One Loop, Three Modes: A Practical Guide to Multi‑Agent Orchestration
The article explains how treating an AI system as multiple specialized agents—delegator, worker, and reviewer—running the same loop but with different configurations can prevent context overload, and it details three orchestration patterns (delegation, swarm, coordinator) along with tool partitioning to ensure reliable, scalable multi‑agent workflows.
If you have used AI coding assistants, you may have noticed that conversations start clear but become chaotic after about ten exchanges as the model’s context fills with noisy intermediate results.
The problem is not the model’s intelligence but the architecture: asking a single agent to carry an entire project leads to overload, similar to a project manager trying to write code, run tests, and update plans in one continuous thought stream.
Instead, view the AI as multiple agents: a parent orchestrator that plans and delegates, and child agents that receive focused prompts, perform a task, and return concise results.

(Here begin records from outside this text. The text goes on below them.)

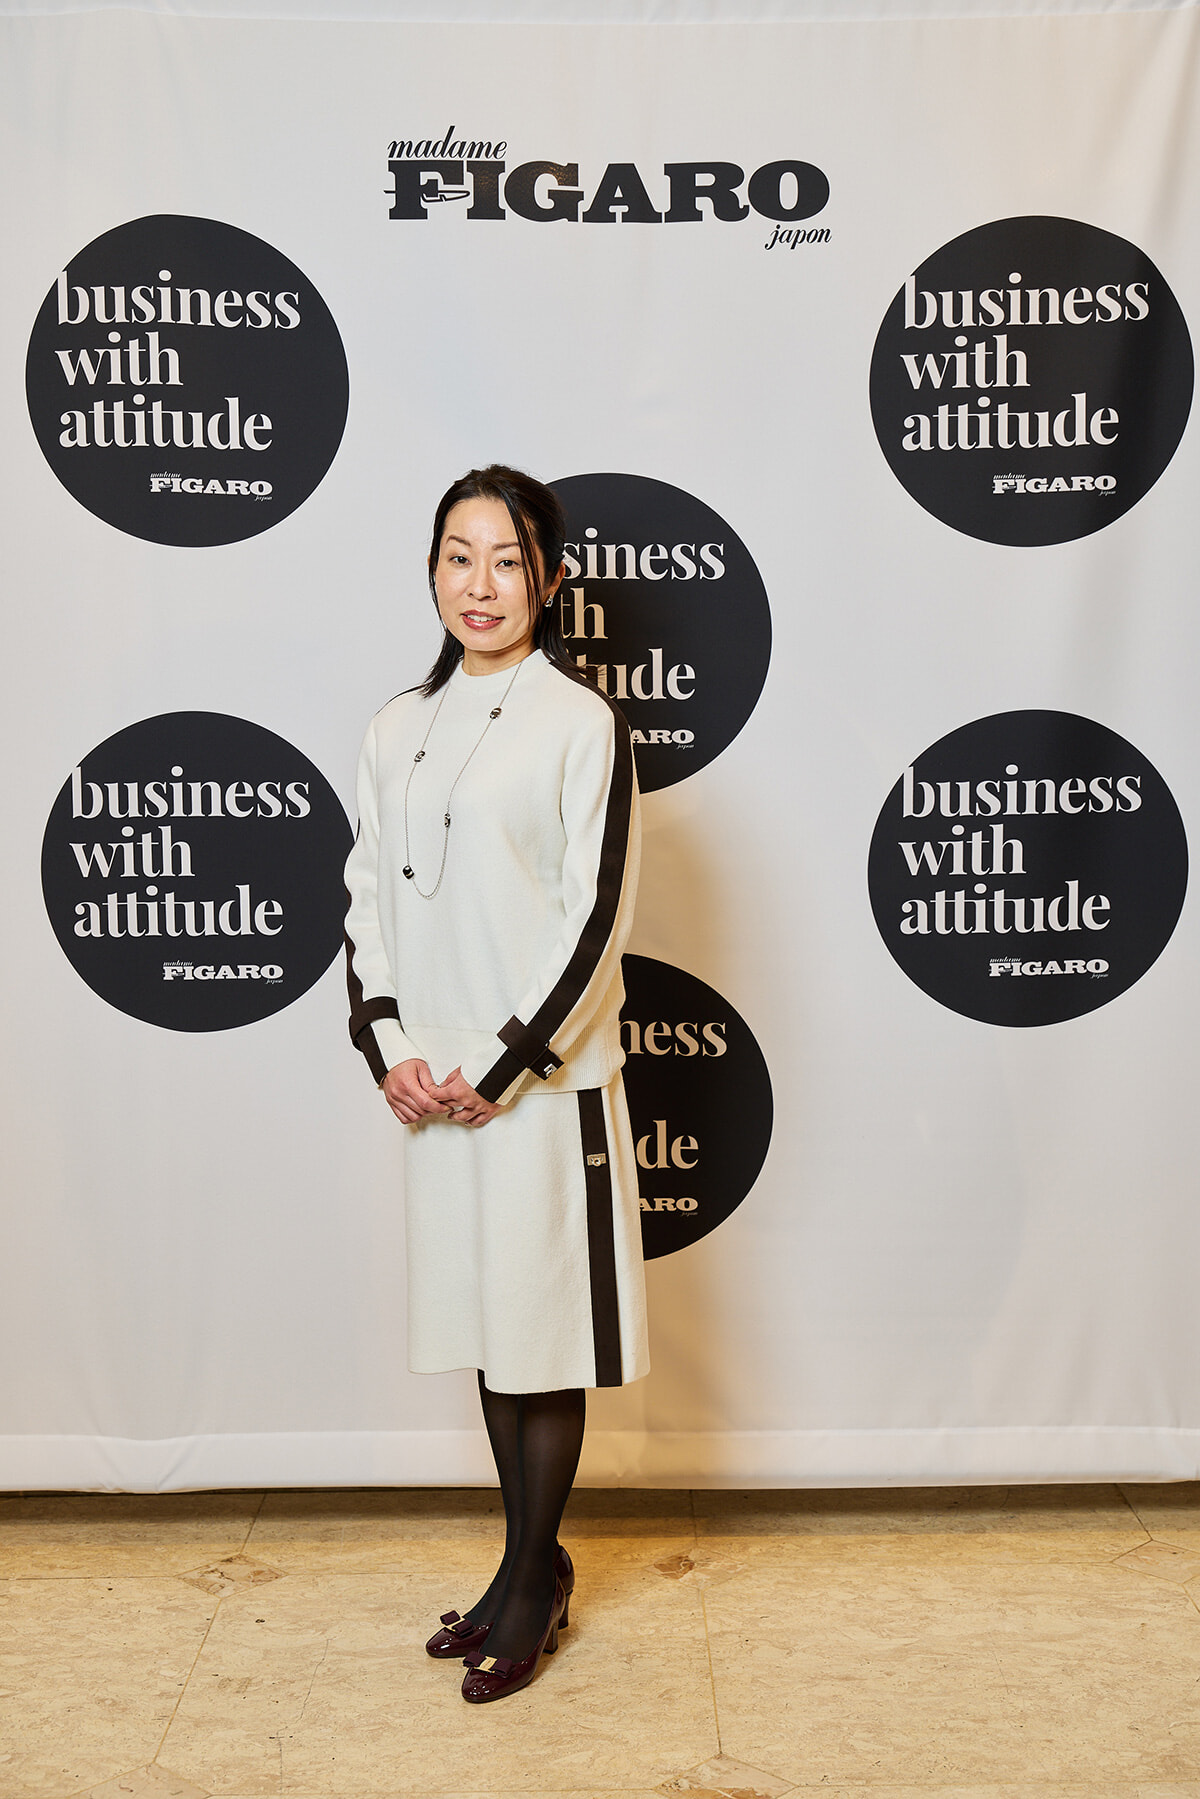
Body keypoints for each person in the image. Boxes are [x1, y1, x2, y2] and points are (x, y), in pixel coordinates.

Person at [344, 465, 648, 1704]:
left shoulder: (581, 722)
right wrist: (392, 1045)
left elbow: (598, 915)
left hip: (538, 1083)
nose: (482, 584)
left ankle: (531, 1582)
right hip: (436, 1083)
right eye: (459, 557)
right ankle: (527, 1562)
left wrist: (510, 1060)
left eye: (509, 560)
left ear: (551, 580)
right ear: (431, 571)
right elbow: (367, 896)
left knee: (539, 1334)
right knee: (488, 1330)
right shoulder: (393, 726)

The parent never sees the clutter; it only sees summaries.
Running the Universal Agent Loop
Every agent—whether orchestrator, worker, or reviewer—executes the same loop: receive a prompt (with its tools), send it to the language model, get a response (text or tool request), execute any requested tool, feed the result back, and repeat until the task is marked complete or a round limit is hit.
Thus there is no separate “coordinator runtime” or “worker runtime”; the difference lies in each agent’s configuration: model choice, accessible tools, system prompt, and round limit.
This insight removes the need for distinct frameworks for different roles; a single loop with a flexible configuration interface can express all three orchestration modes.
Mode 1: Delegation
When the parent encounters a sub‑task it should not handle itself (e.g., searching a codebase for API endpoints or summarizing test coverage), it creates a self‑contained prompt and spawns a fresh child agent.
The child starts with a clean context, accesses the required tools, completes the work, and returns a concise summary instead of raw, verbose output.
The key is prompt self‑containment: the child can only act on information explicitly provided, forcing the parent to formulate clear, well‑scoped tasks. Delegation can be synchronous (parent blocks for the result) or asynchronous (parent receives an ID and polls later).
Mode 2: Swarm
For tasks that can be split into independent parallel parts (e.g., reviewing three modules, performing security, performance, and documentation audits), a swarm defines a team: a shared task description plus a list of agents, each with its own name, role, optional custom prompt, and tool set.
All agents launch simultaneously; when they finish, their outputs are collected into a structured result mapping each agent’s name to its findings.
Unlike multiple asynchronous delegations, the swarm treats distribution and aggregation as a single atomic operation, handling bookkeeping automatically.
Each swarm member should have a distinct configuration (e.g., a security‑focused system prompt, a performance‑focused one) while sharing the same underlying loop.
Mode 3: Coordinator
Complex, multi‑stage tasks (e.g., refactoring an authentication system) require a coordinator agent that plans, delegates, collects, synthesizes, and iterates without performing the implementation itself.
The coordinator follows a four‑stage rhythm: Research , Synthesis , Implementation , Verification . In research it spawns worker agents to gather information; in synthesis it merges findings and identifies gaps; in implementation it delegates concrete changes; in verification it creates validator agents to run tests and review diffs.
This rhythm is driven by prompts rather than a strict state machine, allowing the coordinator to skip or repeat stages based on intermediate results.
Hard Enforcement: Tool Partitioning
To prevent runaway delegation and context bloat, tools are partitioned into three categories:
Orchestration tools (agent creation, messaging, cancellation) – exclusive to the coordinator.
Execution tools (shell commands, file operations, search) – exclusive to workers.
Shared tools (e.g., task tracking) – available to both.
This guarantees that the coordinator cannot read files or run commands directly, forcing it to delegate, and workers cannot spawn further agents, preventing infinite delegation cascades.
Without these boundaries two failure modes appear: the “busy manager” (coordinator does work itself, polluting its context) and infinite delegation (agents recursively spawning sub‑agents, exploding API cost and context usage).
Choosing the Right Mode
The three modes form a complexity gradient; use the simplest effective one:
Clear, narrow tasks → Delegation.
Independent parallel subtasks → Swarm.
Multi‑stage, iterative tasks with dependencies → Coordinator.
When a single agent can answer within a few rounds, orchestration is unnecessary. The power of multi‑agent systems lies not in smarter individual models but in combining identical loops with distinct configurations, clear boundaries, and proper tool partitioning.